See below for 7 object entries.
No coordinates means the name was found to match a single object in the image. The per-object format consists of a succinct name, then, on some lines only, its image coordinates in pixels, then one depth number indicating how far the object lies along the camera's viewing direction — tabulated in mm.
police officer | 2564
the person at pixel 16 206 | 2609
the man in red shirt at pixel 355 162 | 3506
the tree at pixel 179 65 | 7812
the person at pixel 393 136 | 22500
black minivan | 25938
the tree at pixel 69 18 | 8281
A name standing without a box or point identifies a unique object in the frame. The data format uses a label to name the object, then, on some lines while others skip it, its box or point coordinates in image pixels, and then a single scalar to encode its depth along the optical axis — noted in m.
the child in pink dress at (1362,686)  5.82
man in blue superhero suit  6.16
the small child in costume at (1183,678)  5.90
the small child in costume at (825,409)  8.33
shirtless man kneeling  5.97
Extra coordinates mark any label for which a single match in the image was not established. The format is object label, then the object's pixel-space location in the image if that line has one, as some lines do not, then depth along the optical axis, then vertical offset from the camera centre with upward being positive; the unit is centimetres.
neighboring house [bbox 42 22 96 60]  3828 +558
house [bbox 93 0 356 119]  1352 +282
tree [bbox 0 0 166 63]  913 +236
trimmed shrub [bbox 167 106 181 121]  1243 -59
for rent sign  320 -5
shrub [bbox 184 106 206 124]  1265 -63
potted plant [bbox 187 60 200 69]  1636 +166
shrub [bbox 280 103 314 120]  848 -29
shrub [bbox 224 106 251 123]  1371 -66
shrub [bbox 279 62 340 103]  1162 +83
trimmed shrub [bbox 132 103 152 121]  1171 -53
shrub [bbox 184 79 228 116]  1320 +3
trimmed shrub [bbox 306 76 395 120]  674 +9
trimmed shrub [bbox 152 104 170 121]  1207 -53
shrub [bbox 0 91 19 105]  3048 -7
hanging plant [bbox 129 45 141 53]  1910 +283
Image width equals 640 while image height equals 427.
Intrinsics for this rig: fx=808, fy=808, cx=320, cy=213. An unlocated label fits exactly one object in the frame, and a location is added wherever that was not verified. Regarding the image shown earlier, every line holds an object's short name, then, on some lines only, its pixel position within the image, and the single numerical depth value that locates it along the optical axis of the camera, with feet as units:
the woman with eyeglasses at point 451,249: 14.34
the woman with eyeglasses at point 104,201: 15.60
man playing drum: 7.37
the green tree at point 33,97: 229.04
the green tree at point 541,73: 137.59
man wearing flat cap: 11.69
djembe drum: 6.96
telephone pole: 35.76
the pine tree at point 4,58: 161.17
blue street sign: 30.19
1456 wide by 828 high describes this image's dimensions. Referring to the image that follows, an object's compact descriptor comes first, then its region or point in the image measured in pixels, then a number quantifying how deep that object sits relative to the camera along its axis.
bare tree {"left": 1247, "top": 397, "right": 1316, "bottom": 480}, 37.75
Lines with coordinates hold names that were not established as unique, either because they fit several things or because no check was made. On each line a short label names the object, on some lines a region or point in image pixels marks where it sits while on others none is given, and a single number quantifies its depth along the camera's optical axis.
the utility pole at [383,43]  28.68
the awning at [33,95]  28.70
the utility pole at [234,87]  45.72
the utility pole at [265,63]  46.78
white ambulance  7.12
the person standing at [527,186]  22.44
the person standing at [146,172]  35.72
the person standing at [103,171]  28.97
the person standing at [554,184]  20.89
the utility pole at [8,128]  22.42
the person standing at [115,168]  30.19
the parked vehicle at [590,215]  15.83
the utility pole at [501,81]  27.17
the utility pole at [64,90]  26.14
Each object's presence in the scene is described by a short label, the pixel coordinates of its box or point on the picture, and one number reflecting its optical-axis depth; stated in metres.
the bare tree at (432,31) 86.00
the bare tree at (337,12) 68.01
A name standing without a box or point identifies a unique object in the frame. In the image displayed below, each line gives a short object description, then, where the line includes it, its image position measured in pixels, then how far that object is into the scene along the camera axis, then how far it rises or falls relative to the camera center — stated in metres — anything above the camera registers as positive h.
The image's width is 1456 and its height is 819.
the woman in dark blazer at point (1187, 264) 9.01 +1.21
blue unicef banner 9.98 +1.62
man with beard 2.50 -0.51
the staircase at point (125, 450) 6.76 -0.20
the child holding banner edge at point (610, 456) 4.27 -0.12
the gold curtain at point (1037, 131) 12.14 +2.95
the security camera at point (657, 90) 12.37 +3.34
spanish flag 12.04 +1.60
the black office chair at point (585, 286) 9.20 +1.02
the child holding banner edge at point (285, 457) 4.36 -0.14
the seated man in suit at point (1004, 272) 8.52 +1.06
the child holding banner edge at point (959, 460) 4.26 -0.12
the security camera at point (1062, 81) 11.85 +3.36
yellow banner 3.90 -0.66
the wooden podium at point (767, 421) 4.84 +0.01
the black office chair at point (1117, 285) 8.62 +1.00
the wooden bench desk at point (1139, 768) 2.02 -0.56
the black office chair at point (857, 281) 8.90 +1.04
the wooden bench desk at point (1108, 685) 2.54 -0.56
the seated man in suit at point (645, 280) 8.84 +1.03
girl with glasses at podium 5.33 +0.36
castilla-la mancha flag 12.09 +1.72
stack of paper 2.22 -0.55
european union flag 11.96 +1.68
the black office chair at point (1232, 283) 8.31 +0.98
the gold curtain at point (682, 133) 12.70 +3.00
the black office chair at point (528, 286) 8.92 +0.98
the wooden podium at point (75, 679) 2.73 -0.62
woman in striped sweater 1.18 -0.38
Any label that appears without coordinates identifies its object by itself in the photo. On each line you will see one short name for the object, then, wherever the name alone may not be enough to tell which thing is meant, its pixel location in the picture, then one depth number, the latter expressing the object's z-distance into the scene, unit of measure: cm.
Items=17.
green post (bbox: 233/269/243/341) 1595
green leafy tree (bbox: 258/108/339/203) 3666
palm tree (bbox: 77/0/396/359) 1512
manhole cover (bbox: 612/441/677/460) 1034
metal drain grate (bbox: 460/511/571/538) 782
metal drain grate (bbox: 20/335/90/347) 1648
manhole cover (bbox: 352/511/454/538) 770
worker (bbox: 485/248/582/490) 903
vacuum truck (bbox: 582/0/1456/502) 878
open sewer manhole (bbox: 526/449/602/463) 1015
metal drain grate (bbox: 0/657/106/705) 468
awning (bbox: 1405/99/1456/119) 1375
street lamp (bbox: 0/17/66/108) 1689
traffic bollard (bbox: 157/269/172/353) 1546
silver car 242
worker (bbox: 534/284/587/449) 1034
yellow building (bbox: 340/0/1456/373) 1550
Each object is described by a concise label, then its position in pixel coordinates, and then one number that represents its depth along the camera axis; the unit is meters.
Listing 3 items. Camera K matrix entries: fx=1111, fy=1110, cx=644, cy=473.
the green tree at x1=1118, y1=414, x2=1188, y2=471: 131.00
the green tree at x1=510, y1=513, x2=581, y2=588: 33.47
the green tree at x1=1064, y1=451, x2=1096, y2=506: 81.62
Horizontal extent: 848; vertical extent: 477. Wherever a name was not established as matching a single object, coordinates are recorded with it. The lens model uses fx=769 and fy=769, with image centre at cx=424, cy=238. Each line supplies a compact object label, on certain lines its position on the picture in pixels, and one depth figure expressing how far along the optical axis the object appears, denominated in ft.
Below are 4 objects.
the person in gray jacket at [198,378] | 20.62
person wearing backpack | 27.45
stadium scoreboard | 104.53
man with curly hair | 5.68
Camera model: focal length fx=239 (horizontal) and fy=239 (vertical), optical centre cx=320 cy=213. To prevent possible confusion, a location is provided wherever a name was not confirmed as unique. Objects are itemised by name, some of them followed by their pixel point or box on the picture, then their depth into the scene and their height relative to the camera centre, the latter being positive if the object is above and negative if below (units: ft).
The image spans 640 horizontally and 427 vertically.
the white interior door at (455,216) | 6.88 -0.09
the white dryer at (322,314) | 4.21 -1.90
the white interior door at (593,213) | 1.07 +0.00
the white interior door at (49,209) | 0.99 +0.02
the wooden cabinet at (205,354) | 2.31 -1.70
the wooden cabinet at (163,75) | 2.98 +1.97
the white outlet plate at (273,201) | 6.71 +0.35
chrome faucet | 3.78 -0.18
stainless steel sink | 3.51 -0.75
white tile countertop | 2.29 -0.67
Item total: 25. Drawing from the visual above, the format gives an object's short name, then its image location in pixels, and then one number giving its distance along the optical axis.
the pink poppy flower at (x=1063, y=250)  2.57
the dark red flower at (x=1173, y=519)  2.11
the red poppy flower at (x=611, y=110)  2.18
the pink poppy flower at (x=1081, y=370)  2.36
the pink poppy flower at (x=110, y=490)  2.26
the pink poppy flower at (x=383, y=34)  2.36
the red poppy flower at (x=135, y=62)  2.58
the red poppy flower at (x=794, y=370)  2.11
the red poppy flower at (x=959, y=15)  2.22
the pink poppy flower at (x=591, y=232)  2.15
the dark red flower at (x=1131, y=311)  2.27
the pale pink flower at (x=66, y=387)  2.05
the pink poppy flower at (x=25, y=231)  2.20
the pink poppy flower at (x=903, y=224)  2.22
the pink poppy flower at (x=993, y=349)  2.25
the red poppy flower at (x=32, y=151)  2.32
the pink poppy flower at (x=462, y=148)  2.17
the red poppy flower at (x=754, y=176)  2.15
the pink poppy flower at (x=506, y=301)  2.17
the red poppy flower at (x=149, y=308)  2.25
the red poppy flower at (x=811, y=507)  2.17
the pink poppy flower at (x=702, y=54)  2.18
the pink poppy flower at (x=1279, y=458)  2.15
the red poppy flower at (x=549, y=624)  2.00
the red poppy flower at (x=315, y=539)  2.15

_ _ _ _

## WHAT THE TASK ASKS
Look through the data and gather every line with the string "from" in it.

## ANSWER FOR THIS EXERCISE
Extra coordinates mark any label for which a single match in the image was not established. The format is object label, then the object's pixel-space location in the image if that line has one, as some lines do not, then depth along the optical axis, then vertical offset from the camera centre with upward being positive; the unit is centimetres.
Item total: 25. Drawing from the visual above, the format gives an object's short name, then its image location in pixels, and then one number giving its distance along the optical axis.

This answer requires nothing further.